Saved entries
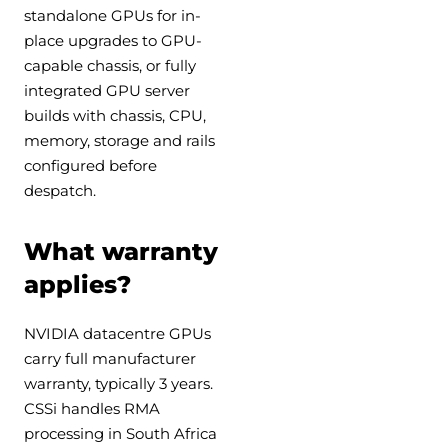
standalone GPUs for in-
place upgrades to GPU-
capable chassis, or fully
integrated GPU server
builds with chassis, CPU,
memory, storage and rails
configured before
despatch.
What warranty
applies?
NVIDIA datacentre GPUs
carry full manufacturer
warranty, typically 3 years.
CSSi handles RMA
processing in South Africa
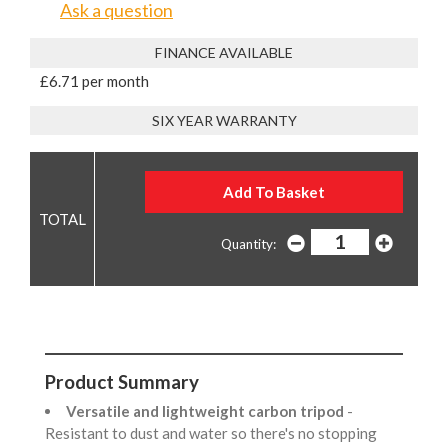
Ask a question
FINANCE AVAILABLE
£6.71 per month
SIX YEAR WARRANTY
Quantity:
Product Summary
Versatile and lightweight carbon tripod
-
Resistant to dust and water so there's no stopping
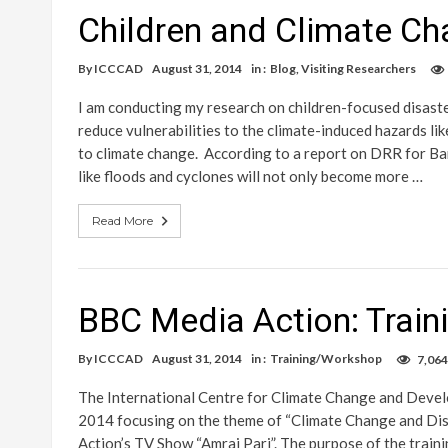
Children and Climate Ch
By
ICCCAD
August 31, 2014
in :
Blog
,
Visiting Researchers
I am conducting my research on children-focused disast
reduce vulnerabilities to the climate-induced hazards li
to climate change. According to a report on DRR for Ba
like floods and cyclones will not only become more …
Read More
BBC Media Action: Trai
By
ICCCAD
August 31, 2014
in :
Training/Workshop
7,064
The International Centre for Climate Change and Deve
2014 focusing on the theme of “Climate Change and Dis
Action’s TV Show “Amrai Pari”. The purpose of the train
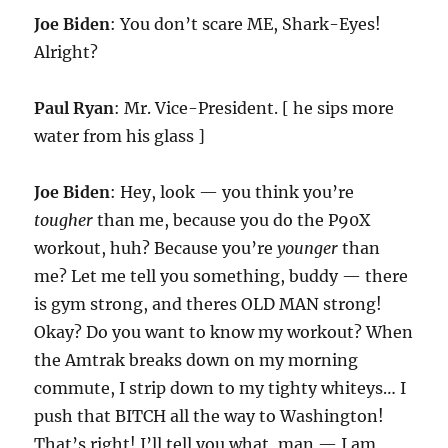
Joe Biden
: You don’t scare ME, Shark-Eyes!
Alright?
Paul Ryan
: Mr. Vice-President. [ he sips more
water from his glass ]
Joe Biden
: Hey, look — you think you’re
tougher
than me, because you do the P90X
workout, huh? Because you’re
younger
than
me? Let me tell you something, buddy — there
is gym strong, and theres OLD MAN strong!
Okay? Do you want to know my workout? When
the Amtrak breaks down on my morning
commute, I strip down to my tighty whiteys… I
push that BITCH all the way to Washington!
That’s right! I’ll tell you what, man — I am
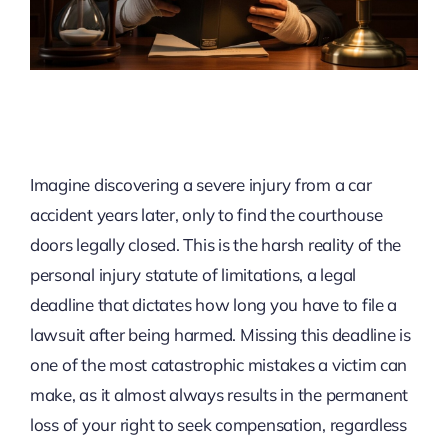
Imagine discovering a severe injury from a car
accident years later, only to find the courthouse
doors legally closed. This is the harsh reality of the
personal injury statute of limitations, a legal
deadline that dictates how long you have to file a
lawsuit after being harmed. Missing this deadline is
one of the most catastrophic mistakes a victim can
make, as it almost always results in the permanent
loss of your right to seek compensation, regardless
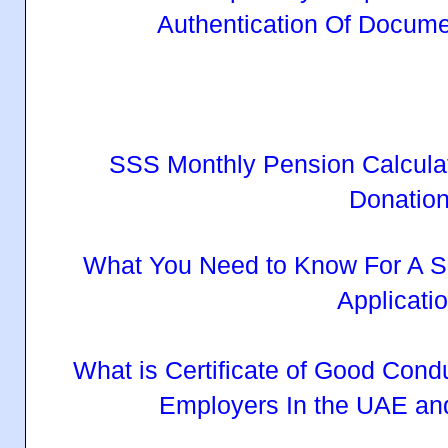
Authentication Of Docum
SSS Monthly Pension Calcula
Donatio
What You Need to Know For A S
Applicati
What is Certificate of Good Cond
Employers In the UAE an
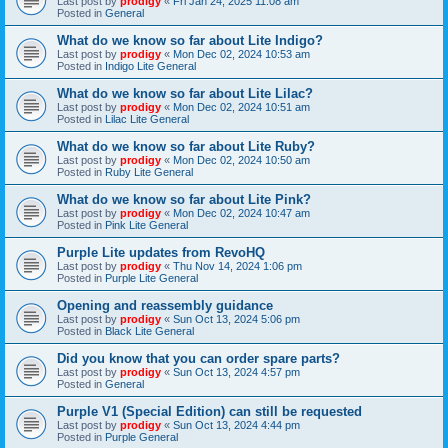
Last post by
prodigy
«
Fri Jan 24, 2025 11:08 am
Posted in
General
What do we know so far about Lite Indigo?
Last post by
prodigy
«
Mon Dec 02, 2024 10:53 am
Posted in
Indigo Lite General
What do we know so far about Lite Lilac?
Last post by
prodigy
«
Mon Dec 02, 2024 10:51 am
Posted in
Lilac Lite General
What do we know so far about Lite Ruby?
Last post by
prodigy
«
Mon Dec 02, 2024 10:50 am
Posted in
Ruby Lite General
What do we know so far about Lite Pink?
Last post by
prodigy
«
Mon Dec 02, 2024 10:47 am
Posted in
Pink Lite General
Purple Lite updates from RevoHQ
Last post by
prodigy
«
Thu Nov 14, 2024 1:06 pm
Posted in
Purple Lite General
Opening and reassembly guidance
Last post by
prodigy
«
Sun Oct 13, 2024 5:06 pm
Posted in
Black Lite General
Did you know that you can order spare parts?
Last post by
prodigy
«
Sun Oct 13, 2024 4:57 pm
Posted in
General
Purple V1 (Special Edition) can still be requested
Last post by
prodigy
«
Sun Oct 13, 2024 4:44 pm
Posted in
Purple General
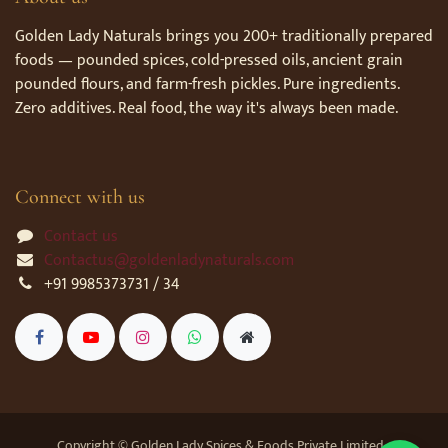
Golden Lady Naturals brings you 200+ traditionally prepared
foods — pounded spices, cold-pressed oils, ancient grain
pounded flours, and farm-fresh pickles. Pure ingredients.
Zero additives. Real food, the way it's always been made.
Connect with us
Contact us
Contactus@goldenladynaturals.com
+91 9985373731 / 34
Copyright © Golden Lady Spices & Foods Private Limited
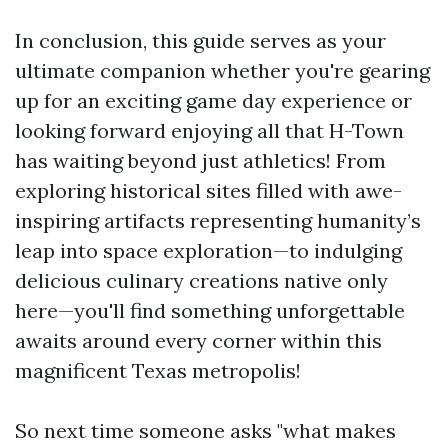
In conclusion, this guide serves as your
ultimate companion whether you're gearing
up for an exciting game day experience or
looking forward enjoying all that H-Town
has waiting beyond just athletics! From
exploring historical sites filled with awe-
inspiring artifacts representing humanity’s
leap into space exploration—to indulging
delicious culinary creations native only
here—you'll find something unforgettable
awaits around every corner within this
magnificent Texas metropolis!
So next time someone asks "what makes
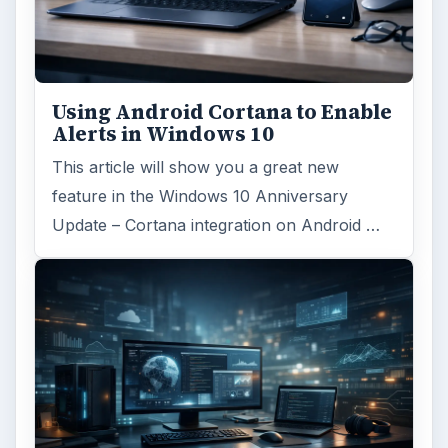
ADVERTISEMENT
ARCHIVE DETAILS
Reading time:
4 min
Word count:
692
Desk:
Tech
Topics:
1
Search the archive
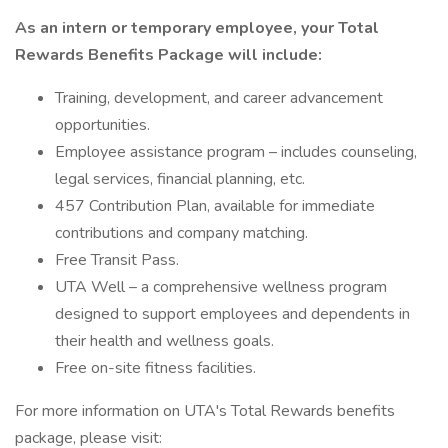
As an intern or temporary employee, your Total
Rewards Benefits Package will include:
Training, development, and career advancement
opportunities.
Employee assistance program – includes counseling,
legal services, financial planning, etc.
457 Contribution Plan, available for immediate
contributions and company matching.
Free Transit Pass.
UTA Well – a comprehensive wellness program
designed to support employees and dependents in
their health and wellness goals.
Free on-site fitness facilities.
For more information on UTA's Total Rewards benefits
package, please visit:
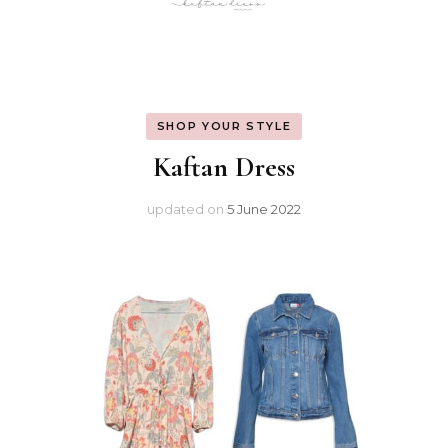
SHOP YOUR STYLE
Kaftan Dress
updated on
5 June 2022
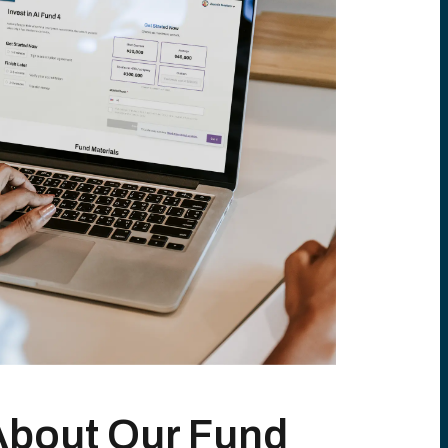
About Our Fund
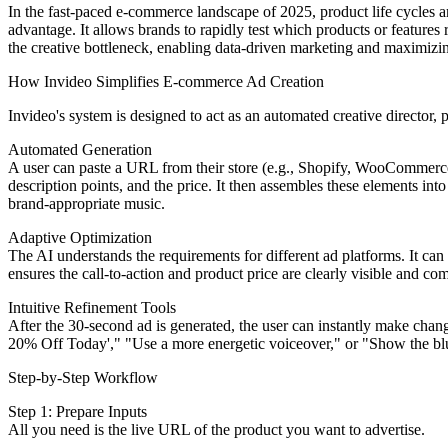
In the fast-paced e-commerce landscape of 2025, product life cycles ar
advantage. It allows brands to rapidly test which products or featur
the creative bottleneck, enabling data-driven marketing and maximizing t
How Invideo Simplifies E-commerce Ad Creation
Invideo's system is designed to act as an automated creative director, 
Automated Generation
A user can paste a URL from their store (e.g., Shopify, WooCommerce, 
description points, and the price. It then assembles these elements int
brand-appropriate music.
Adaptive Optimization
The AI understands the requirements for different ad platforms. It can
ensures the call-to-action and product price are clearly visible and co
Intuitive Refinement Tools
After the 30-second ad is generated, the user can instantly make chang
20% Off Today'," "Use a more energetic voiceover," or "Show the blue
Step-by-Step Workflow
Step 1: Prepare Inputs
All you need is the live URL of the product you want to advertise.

Instructions to follow ▸
All of the records should be set down exactly, minus the pictures they hold.

Answer to this exercise ▸
standalone GPUs for in-
place upgrades to GPU-
capable chassis, or fully
integrated GPU server
builds with chassis, CPU,
memory, storage and rails
configured before
despatch.
What warranty
applies?
NVIDIA datacentre GPUs
carry full manufacturer
warranty, typically 3 years.
CSSi handles RMA
processing in South Africa
Ask a question
FINANCE AVAILABLE
£6.71 per month
SIX YEAR WARRANTY
Quantity:
Product Summary
Versatile and lightweight carbon tripod
-
Resistant to dust and water so there's no stopping
Children and Climate Ch
By
ICCCAD
August 31, 2014
in :
Blog
,
Visiting Researchers
I am conducting my research on children-focused disast
reduce vulnerabilities to the climate-induced hazards li
to climate change. According to a report on DRR for Ba
like floods and cyclones will not only become more …
Read More
BBC Media Action: Trai
By
ICCCAD
August 31, 2014
in :
Training/Workshop
7,064
The International Centre for Climate Change and Deve
2014 focusing on the theme of “Climate Change and Dis
Action’s TV Show “Amrai Pari”. The purpose of the train
Joe Biden
: You don’t scare ME, Shark-Eyes!
Alright?
Paul Ryan
: Mr. Vice-President. [ he sips more
water from his glass ]
Joe Biden
: Hey, look — you think you’re
tougher
than me, because you do the P90X
workout, huh? Because you’re
younger
than
me? Let me tell you something, buddy — there
is gym strong, and theres OLD MAN strong!
Okay? Do you want to know my workout? When
the Amtrak breaks down on my morning
commute, I strip down to my tighty whiteys… I
push that BITCH all the way to Washington!
That’s right! I’ll tell you what, man — I am
Imagine discovering a severe injury from a car
accident years later, only to find the courthouse
doors legally closed. This is the harsh reality of the
personal injury statute of limitations, a legal
deadline that dictates how long you have to file a
lawsuit after being harmed. Missing this deadline is
one of the most catastrophic mistakes a victim can
make, as it almost always results in the permanent
loss of your right to seek compensation, regardless
Authentication Of Docum
SSS Monthly Pension Calcula
Donatio
What You Need to Know For A S
Applicati
What is Certificate of Good Cond
Employers In the UAE an
Last post by
prodigy
«
Fri Jan 24, 2025 11:08 am
Posted in
General
What do we know so far about Lite Indigo?
Last post by
prodigy
«
Mon Dec 02, 2024 10:53 am
Posted in
Indigo Lite General
What do we know so far about Lite Lilac?
Last post by
prodigy
«
Mon Dec 02, 2024 10:51 am
Posted in
Lilac Lite General
What do we know so far about Lite Ruby?
Last post by
prodigy
«
Mon Dec 02, 2024 10:50 am
Posted in
Ruby Lite General
What do we know so far about Lite Pink?
Last post by
prodigy
«
Mon Dec 02, 2024 10:47 am
Posted in
Pink Lite General
Purple Lite updates from RevoHQ
Last post by
prodigy
«
Thu Nov 14, 2024 1:06 pm
Posted in
Purple Lite General
Opening and reassembly guidance
Last post by
prodigy
«
Sun Oct 13, 2024 5:06 pm
Posted in
Black Lite General
Did you know that you can order spare parts?
Last post by
prodigy
«
Sun Oct 13, 2024 4:57 pm
Posted in
General
Purple V1 (Special Edition) can still be requested
Last post by
prodigy
«
Sun Oct 13, 2024 4:44 pm
Posted in
Purple General
Golden Lady Naturals brings you 200+ traditionally prepared
foods — pounded spices, cold-pressed oils, ancient grain
pounded flours, and farm-fresh pickles. Pure ingredients.
Zero additives. Real food, the way it's always been made.
Connect with us
Contact us
Contactus@goldenladynaturals.com
+91 9985373731 / 34
Copyright © Golden Lady Spices & Foods Private Limited
In conclusion, this guide serves as your
ultimate companion whether you're gearing
up for an exciting game day experience or
looking forward enjoying all that H-Town
has waiting beyond just athletics! From
exploring historical sites filled with awe-
inspiring artifacts representing humanity’s
leap into space exploration—to indulging
delicious culinary creations native only
here—you'll find something unforgettable
awaits around every corner within this
magnificent Texas metropolis!
So next time someone asks "what makes
ADVERTISEMENT
ARCHIVE DETAILS
Reading time:
4 min
Word count:
692
Desk:
Tech
Topics:
1
Search the archive
As an intern or temporary employee, your Total
Rewards Benefits Package will include:
Training, development, and career advancement
opportunities.
Employee assistance program – includes counseling,
legal services, financial planning, etc.
457 Contribution Plan, available for immediate
contributions and company matching.
Free Transit Pass.
UTA Well – a comprehensive wellness program
designed to support employees and dependents in
their health and wellness goals.
Free on-site fitness facilities.
For more information on UTA's Total Rewards benefits
package, please visit:
SHOP YOUR STYLE
Kaftan Dress
updated on
5 June 2022
About Our Fund
In the fast-paced e-commerce landscape of 2025, product life cycles ar
advantage. It allows brands to rapidly test which products or featur
the creative bottleneck, enabling data-driven marketing and maximizing t
How Invideo Simplifies E-commerce Ad Creation
Invideo's system is designed to act as an automated creative director, 
Automated Generation
A user can paste a URL from their store (e.g., Shopify, WooCommerce, 
description points, and the price. It then assembles these elements int
brand-appropriate music.
Adaptive Optimization
The AI understands the requirements for different ad platforms. It can
ensures the call-to-action and product price are clearly visible and co
Intuitive Refinement Tools
After the 30-second ad is generated, the user can instantly make chang
20% Off Today'," "Use a more energetic voiceover," or "Show the blue
Step-by-Step Workflow
Step 1: Prepare Inputs
All you need is the live URL of the product you want to advertise.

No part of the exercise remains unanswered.